Here’s an example of one really enormously fun Saturday. I walked over to the couch and was going to sit down, but she was lying there and didn’t move. We watched TV together for only a few minutes, I pet the dog, and she never offered me a seat at the end. Then to make conversation, which was foolish on my part, I asked her what a particular Spanish word meant, and she said, dismissively, “I don’t know. Something sexual” (she didn’t know?) and proceeded to go to the bathroom, then to her bedroom, saying nothing to me as she passed me on the way, and closed the door. I sat on the couch for about 5 minutes, watching the TV with the dog (much better company than she, though he smelled to high heaven). I kept thinking she was going to come out and finish watching the show, but she never did.
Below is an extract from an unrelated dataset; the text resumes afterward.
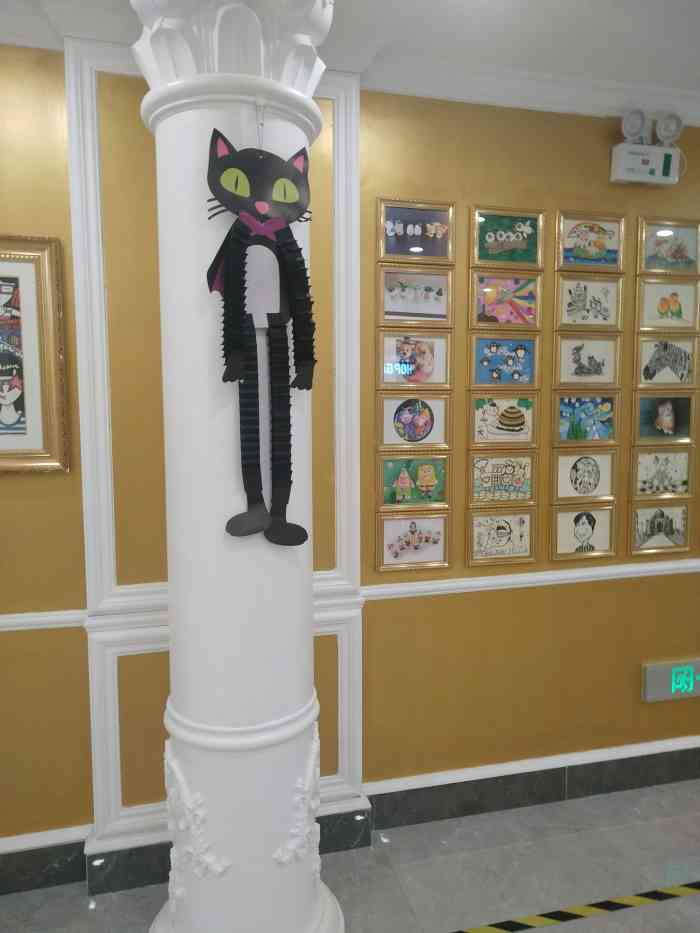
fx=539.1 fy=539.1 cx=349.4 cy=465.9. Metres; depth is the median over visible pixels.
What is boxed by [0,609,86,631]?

Was I responsible for turning off the TV? I didn’t know, deciding to leave it on, and went to my bedroom.
Right before my Swedish friends came to visit me at the beginning of March, Maite told me, “My sister is coming to live with me, so you MUST leave.”
At the end of March 2010, I had the wherewithal NOT to leave the rent money on the table until I returned from Egypt, spending part of my vacation time there looking for un piso (a flat or apartment) in Madrid, as I was eager to flee my living situation the day I returned to Madrid. I arrived at Barajas Airport at 4:45 a.m. and had to wait until 6 a.m., when the trains started running again. I was hungry and bought a bocadillo, coffee, and orange juice and sat and waited. I was ready for the action and ready to change my life. 6 a.m. dawned and I boarded the train with the rest of the early-morning passengers. When I arrived home, I dropped off my stuff, showered, prepared for school, packed more items, headed to school, coordinated my exit with Eva, taught classes. and headed home. Eva came and I summoned her to my room, not knowing exactly who was home: Carlos or Maria. Whoever it was was in Maite’s room and I wasn’t sure what my response would be if Maite came out and after six months of not being interested in talking to me, suddenly decided that now was the time.
Her former roommate, Carlos, was her bedroom — she was at work — and came out to sit at the computer in the living room as Eva and I, bogged down with my stuff, made 3 trips to evacuate my belongings. Carlos and I gave each other a Spanish kiss and spoke briefly, and said “adios” — but I couldn’t concentrate on him: I had too many things to do. I hightailed it out of there with Maria, glad that Carlos hadn’t asked me anything: He probably knew I hated Maria.
There’s one positive thing to say about this experience: I really liked Maria’s former roommate, Carlos — and his dog. Yes, I lived with a very nice dog.